Twitter è diventato, da strumento di svago, un mezzo utile e di lavoro. Avevo già un bel po’ di seguaci, quindi persone come me hanno sentito addosso una responsabilità collettiva. Ho provato a disciplinare le conversazioni, ma soprattutto, grazie a un team di persone, si era riusciti a codificare le allerte meteo sarde. Diventare un punto di riferimento nella gestione della comunicazione d’emergenza è stato un passo importante in mezzo a quel triste fatto di cronaca. I social sono diventati degli strumenti attivi, le notizie arrivavano prima su Twitter che al Tg.
Cosa ha significato quell’esperienza?
All’epoca il mio account Twitter faceva 7 milioni di impression al mese. Nel momento in cui scopri di avere una capacità di ricevere attenzione non puoi più girarti dall’altra parte. Avevamo aperto anche la pagina Facebook dedicata, abbiamo ottenuto poi che la procedura venisse codificata dalla Protezione civile delle regioni – a parte la Sardegna –, ma è risultata anche oggetto di studio e approfondimento universitario. In sintesi, è stato il primo esperimento di gestione di un’allerta meteo su social. In quel momento, forse, la rete è diventata adulta.
La Sardegna è sempre stata centrale nella sua comunicazione?
Sì, ho sempre cercato di promuoverla, per esempio col termine sardolicesimo, un tentativo di raccontare l’isola oltre gli stereotipi. I tweet mi hanno permesso di fare esperienze reali, come partecipare al social media team della Fiera BTO di Firenze, punto di riferimento in Italia sul turismo digitale. L’altro progetto è Parole Ostili, che ha avuto il merito di intercettare l’esigenza di cambiare dinamiche ostili che stavano iniziando a maturare dentro la rete, iniziativa che è valsa tra le altre cose due medaglie dalla presidenza della Repubblica.

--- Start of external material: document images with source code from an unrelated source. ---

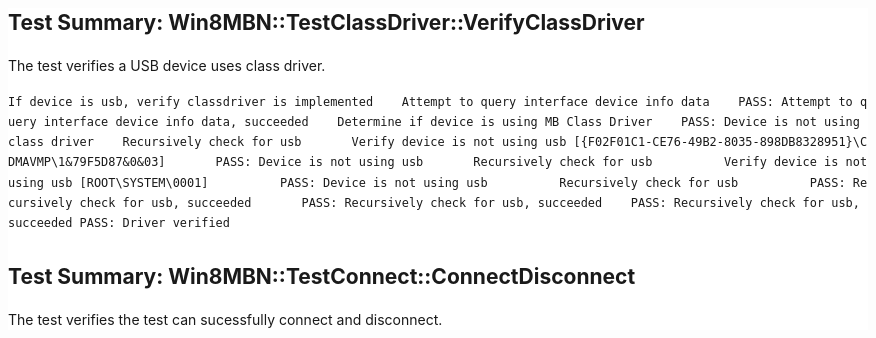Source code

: </table>



## Test Summary: Win8MBN::TestClassDriver::VerifyClassDriver



The test verifies a USB device uses class driver.



<example>

`If device is usb, verify classdriver is implemented    Attempt to query interface device info data    PASS: Attempt to query interface device info data, succeeded    Determine if device is using MB Class Driver    PASS: Device is not using class driver    Recursively check for usb       Verify device is not using usb [{F02F01C1-CE76-49B2-8035-898DB8328951}\CDMAVMP\1&79F5D87&0&03]       PASS: Device is not using usb       Recursively check for usb          Verify device is not using usb [ROOT\SYSTEM\0001]          PASS: Device is not using usb          Recursively check for usb          PASS: Recursively check for usb, succeeded       PASS: Recursively check for usb, succeeded    PASS: Recursively check for usb, succeeded PASS: Driver verified`

</example>

## Test Summary: Win8MBN::TestConnect::ConnectDisconnect



The test verifies the test can sucessfully connect and disconnect.



<example>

Qual è l’aspetto più importante?
La connessione, le relazioni. Io senza i social non avrei incontrato le persone che hanno aggiunto valore alla mia vita, è questo il grande potere. Siamo persone che vivono in un mondo sempre più impregnato dal digitale e dobbiamo imparare a stare in questo mondo. E mi costerebbe molto uscire da queste piattaforme, perché le relazioni che ho trovato dentro non voglio perderle.
Adesso affrontiamo uno scatto ulteriore, quasi evolutivo: l’intelligenza artificiale.
Non voglio immaginare cosa sarà capace di fare tra neanche un anno. L’IA è uno strumento che risolverà una marea di problemi, la cosa positiva è che ancora non è intelligente. Quindi sempre di più le persone dovranno maturare competenze a monte nel processo. Dobbiamo essere bravi a dargli le istruzioni in maniera completa, dettagliata, a dire all’intelligenza artificiale dove arrivare. Per ora è come un’assistente intelligente, poi avrà una propria autonomia.